A mon arrivée à Jakarta le 26 juin, j’avais obtenu un visa de 30 jours. Forte de mon expérience en Chine, je pouvais donc partir au plus tard le 26 juillet, le jour 1 étant le 27 juin…etc. Or, en Indonésie le décompte des jours se fait différemment : même si votre avion arrive à 23h59, cela compte pour 1 jour ! Ce 26 juillet je suis en « overstay » de 1 jour. À l’arrivée, on m’avait affirmé qu’il n’y aurait aucun problème : je devrais simplement m’acquitter de la somme de 20$, parole de policier…indonésien.
Je dois me rendre dans un bureau où attendent pour la même raison une mère de famille allemande et ses 3 jeunes ados. Après un certain temps, arrive un « uniforme » , visière sur les yeux. Le questionnaire commence : vous allez oú, pourquoi, combien de temps, etc…Il déclare que l’on doit payer 300.000 roupies soit 20$ (ça on le savait déjà), mais PAS AUJOURD’HUI car son bureau est en ville…😨 puis silence. Sont-ce nos regards paniqués ? la présence des 3 enfants ? toujours est-il qu’il nous demande subitement nos passeports et si l’on préfère régler en roupies, en dollars ou en euros. Pour ma part ce sera en roupies. Il sort du bureau. Attente. Enfin, le voici de retour. Nous sommes encore dans les temps pour prendre notre avion. Il a relevé sa visière, nous remet nos passeports dûment tamponnés, et nous mets en garde de ne surtout pas recommençer. C’est le mot de la fin, il ne faut rien ajouter, juste « thanks you » et filer le plus rapidement possible vers la porte d’embarquement. Mais j’entends l’allemande répliquer : « oui, parce ce que ça revient cher ! » je vois le policier la regarder longuement puis  lever les yeux au ciel et tourner les talons.

Arrivée à Manille sous les averses. Je n’y reste qu’une nuit. Le lendemain je rejoins Puerto Princesa, sur l’île de Palawan, après une heure de vol à peine. Ensuite, le plus long sera d’arriver jusqu’à Port Barton situé sur la côte opposée. Après 3 heures de route en bord de mer (magnifique) le bus me dépose à l’intersection de 2 routes. Un américain qui a déjà fait ce trajet fait partie du voyage.
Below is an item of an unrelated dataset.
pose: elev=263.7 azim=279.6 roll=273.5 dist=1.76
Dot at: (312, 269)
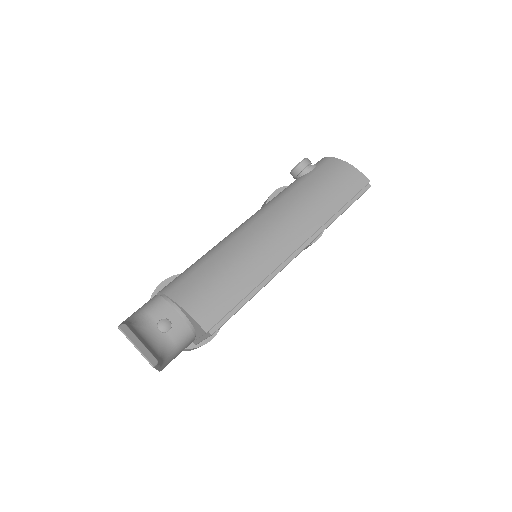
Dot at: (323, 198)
Il nous faut attendre maintenant un « jeepney », sorte de gros camion tout-terrain plus ou moins aménagé. Il n’y a pas d’horaire précis. Deux grosses heures plus tard et beaucoup de sueur, voici l’engin qui arrive, prend le virage sur les chapeaux de roues et s’arrête dans un crissement de pneus. Ca promet ! Il y a déjà 20 personnes là dedans plus quelques autres sur le toit. En se serrant…beaucoup, on sera 22 à l’intérieur. J’ai les pieds sur un sac d’aubergines, le coude d’un gamin dans les côtes…et il y a 22 kilomètres. C’est une piste en ciment avec une succession de virages, de côtes et de descentes. Par moment, le ciment fait place à la terre. Le camion tangue dans les ornières, les bosses et la poussière s’engouffre par les ouvertures. On comprend qu’un véhicule, voiture ou bus ne puisse prendre cette route. Mais par bonheur il ne pleut pas. Pour signaler un arrêt, il faut taper sur la tôle du plafond…A Manille, ces engins sont aussi trés nombreux et portent des noms tous aussi fantasque les uns que les autres, dont le plus célébre est : « Avoid hangover stay drunk ».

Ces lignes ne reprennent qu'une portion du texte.